| What is being asked |
Give again, word for word, the lines below that run from the line with "55: (245, 487, 3.93)" through the line with "14: (776, 211, 76.12)". Drop the pictures.

| Input material |

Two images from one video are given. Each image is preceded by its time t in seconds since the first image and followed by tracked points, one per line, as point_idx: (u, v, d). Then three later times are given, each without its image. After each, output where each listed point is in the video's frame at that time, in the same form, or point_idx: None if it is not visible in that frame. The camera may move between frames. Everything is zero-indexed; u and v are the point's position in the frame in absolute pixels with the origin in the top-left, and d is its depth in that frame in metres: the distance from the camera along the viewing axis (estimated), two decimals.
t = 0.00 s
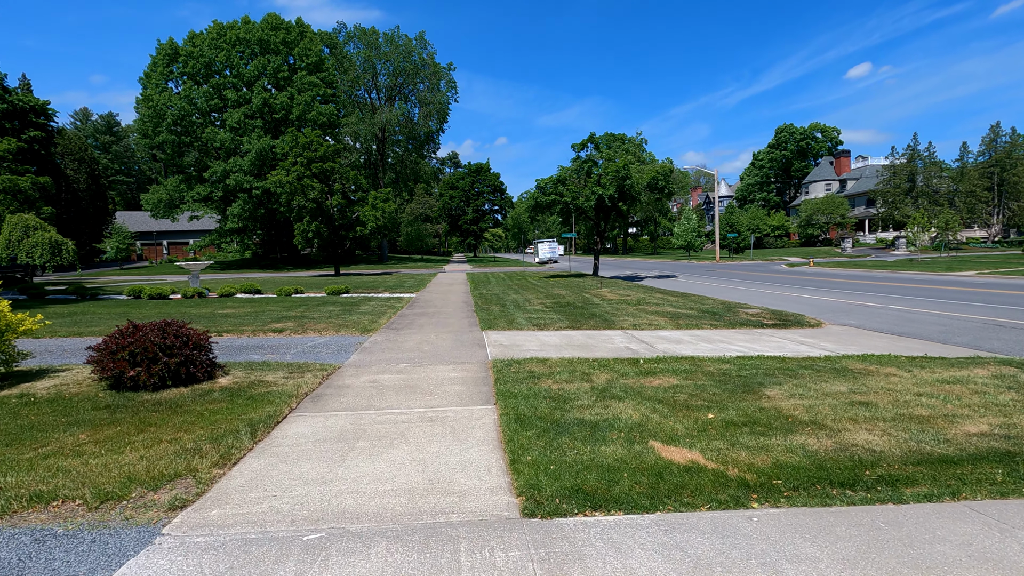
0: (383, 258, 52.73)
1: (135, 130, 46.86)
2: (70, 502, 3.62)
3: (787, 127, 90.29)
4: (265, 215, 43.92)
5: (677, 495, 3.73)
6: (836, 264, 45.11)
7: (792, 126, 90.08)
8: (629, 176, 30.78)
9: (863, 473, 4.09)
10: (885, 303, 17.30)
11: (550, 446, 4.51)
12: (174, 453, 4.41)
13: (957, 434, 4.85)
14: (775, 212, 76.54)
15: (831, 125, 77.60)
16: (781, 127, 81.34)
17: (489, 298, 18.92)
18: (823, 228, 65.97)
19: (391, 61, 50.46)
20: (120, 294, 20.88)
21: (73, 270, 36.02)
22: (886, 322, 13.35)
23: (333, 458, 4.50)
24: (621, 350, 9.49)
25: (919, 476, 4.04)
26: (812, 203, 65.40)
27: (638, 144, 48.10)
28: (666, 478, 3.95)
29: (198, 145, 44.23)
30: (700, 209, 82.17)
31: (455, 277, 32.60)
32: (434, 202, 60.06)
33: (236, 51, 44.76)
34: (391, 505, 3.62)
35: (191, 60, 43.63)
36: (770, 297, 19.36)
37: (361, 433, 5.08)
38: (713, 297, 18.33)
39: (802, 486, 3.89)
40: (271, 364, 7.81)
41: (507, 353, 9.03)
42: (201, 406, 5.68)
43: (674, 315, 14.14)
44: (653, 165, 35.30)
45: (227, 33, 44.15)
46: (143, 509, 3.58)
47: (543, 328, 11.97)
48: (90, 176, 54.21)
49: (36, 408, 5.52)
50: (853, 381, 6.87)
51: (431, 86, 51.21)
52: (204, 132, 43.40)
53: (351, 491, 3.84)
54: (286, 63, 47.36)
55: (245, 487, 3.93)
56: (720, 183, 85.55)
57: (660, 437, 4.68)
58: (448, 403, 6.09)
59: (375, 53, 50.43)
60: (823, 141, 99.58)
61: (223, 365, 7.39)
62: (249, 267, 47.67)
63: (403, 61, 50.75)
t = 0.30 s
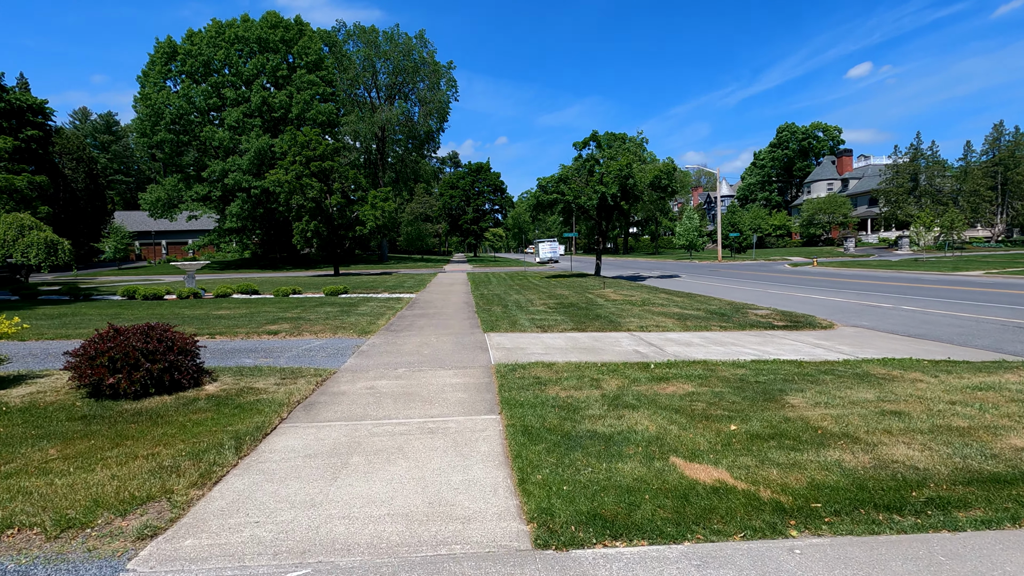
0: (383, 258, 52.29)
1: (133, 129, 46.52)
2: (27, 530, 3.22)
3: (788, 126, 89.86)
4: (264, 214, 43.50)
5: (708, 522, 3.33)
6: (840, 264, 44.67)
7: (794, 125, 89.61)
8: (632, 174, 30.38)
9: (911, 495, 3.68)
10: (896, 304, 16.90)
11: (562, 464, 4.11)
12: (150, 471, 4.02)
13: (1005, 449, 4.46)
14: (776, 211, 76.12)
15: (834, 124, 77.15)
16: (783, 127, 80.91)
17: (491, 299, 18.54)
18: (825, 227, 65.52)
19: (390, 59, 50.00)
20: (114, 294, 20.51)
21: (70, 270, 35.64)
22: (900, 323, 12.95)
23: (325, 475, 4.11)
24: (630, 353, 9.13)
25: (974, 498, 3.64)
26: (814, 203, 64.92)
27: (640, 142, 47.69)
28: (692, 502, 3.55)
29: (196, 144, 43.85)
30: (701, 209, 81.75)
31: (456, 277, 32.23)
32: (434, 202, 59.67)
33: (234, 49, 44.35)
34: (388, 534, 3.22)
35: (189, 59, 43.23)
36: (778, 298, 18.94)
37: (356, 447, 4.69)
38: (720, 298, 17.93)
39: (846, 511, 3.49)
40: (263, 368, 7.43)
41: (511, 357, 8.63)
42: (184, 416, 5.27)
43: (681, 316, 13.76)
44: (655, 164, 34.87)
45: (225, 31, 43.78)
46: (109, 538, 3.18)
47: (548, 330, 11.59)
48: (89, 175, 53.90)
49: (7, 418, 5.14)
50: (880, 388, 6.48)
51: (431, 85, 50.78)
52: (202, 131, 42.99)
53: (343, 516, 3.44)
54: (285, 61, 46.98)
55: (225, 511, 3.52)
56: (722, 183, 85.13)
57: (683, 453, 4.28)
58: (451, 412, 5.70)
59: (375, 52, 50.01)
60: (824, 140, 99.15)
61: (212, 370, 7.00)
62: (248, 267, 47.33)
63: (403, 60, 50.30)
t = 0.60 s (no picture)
0: (383, 258, 51.85)
1: (132, 128, 46.17)
2: None
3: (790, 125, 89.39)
4: (263, 213, 43.08)
5: (749, 561, 2.92)
6: (845, 263, 44.16)
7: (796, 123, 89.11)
8: (635, 173, 29.97)
9: (971, 527, 3.26)
10: (909, 304, 16.48)
11: (579, 489, 3.71)
12: (120, 498, 3.62)
13: None
14: (779, 210, 75.69)
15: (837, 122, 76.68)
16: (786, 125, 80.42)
17: (493, 300, 18.15)
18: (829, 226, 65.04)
19: (390, 57, 49.59)
20: (109, 296, 20.11)
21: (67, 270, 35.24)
22: (916, 325, 12.55)
23: (315, 502, 3.71)
24: (641, 358, 8.73)
25: None
26: (817, 201, 64.39)
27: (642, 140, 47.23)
28: (728, 536, 3.15)
29: (195, 143, 43.45)
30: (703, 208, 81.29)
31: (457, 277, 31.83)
32: (434, 201, 59.27)
33: (233, 48, 43.97)
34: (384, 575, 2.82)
35: (188, 57, 42.81)
36: (786, 298, 18.53)
37: (351, 467, 4.29)
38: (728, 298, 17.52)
39: (902, 547, 3.08)
40: (255, 376, 7.03)
41: (516, 362, 8.24)
42: (166, 431, 4.88)
43: (689, 317, 13.36)
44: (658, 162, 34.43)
45: (224, 29, 43.39)
46: None
47: (553, 333, 11.19)
48: (87, 175, 53.56)
49: None
50: (911, 398, 6.07)
51: (431, 83, 50.39)
52: (201, 129, 42.59)
53: (335, 553, 3.04)
54: (284, 60, 46.56)
55: (201, 547, 3.12)
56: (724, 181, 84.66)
57: (710, 476, 3.88)
58: (453, 425, 5.30)
59: (375, 50, 49.61)
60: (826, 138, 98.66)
61: (201, 378, 6.61)
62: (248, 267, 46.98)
63: (403, 58, 49.89)
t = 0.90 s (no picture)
0: (383, 258, 51.45)
1: (131, 128, 45.83)
2: None
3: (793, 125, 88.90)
4: (263, 214, 42.69)
5: None
6: (850, 264, 43.68)
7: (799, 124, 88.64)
8: (639, 172, 29.56)
9: None
10: (921, 305, 16.09)
11: (597, 515, 3.29)
12: (78, 527, 3.19)
13: None
14: (781, 210, 75.23)
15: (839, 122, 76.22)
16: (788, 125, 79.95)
17: (495, 301, 17.73)
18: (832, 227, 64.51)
19: (391, 57, 49.21)
20: (104, 297, 19.70)
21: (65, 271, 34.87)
22: (934, 327, 12.11)
23: (300, 528, 3.29)
24: (651, 362, 8.35)
25: None
26: (820, 201, 63.89)
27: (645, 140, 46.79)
28: (772, 573, 2.73)
29: (195, 143, 43.07)
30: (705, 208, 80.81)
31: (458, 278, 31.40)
32: (436, 201, 58.95)
33: (233, 47, 43.62)
34: None
35: (188, 57, 42.40)
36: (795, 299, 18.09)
37: (342, 486, 3.88)
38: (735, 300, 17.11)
39: None
40: (245, 382, 6.61)
41: (521, 366, 7.81)
42: (141, 445, 4.46)
43: (698, 319, 12.91)
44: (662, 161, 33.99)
45: (224, 28, 43.04)
46: None
47: (558, 335, 10.78)
48: (86, 175, 53.21)
49: None
50: (946, 408, 5.66)
51: (432, 83, 50.02)
52: (201, 129, 42.24)
53: None
54: (284, 59, 46.20)
55: None
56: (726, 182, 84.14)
57: (742, 500, 3.44)
58: (455, 437, 4.88)
59: (376, 50, 49.27)
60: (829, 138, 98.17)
61: (186, 385, 6.18)
62: (248, 267, 46.64)
63: (404, 57, 49.53)
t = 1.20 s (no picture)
0: (384, 258, 51.05)
1: (131, 126, 45.43)
2: None
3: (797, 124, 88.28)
4: (264, 213, 42.29)
5: None
6: (855, 263, 43.15)
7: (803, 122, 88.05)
8: (643, 170, 29.09)
9: None
10: (936, 306, 15.62)
11: (623, 558, 2.85)
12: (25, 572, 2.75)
13: None
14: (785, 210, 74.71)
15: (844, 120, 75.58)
16: (792, 123, 79.39)
17: (498, 301, 17.29)
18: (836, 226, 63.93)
19: (393, 55, 48.72)
20: (98, 297, 19.28)
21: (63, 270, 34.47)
22: (955, 330, 11.64)
23: (282, 573, 2.86)
24: (664, 368, 7.91)
25: None
26: (825, 201, 63.30)
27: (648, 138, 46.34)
28: None
29: (194, 141, 42.62)
30: (708, 208, 80.26)
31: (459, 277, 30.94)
32: (437, 200, 58.51)
33: (234, 45, 43.22)
34: None
35: (188, 54, 41.93)
36: (804, 300, 17.66)
37: (334, 518, 3.45)
38: (744, 301, 16.64)
39: None
40: (234, 392, 6.18)
41: (528, 374, 7.37)
42: (112, 468, 4.03)
43: (709, 322, 12.44)
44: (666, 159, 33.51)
45: (224, 25, 42.63)
46: None
47: (564, 339, 10.33)
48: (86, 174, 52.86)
49: None
50: (992, 423, 5.21)
51: (433, 81, 49.55)
52: (201, 127, 41.84)
53: None
54: (285, 57, 45.76)
55: None
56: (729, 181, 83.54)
57: (789, 540, 3.00)
58: (459, 456, 4.45)
59: (377, 47, 48.81)
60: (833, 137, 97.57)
61: (170, 396, 5.75)
62: (248, 267, 46.24)
63: (406, 55, 49.05)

| Solution |
55: (245, 487, 3.93)
56: (720, 183, 85.55)
57: (660, 437, 4.68)
58: (448, 403, 6.09)
59: (375, 53, 50.43)
60: (823, 141, 99.58)
61: (223, 365, 7.39)
62: (249, 267, 47.67)
63: (403, 61, 50.75)
t = 0.30 s
0: (383, 258, 52.29)
1: (133, 129, 46.52)
2: (27, 530, 3.22)
3: (788, 126, 89.86)
4: (264, 214, 43.50)
5: (708, 522, 3.33)
6: (840, 264, 44.67)
7: (794, 125, 89.61)
8: (632, 174, 30.38)
9: (911, 495, 3.68)
10: (896, 304, 16.90)
11: (562, 464, 4.11)
12: (150, 471, 4.02)
13: (1005, 449, 4.46)
14: (776, 211, 76.12)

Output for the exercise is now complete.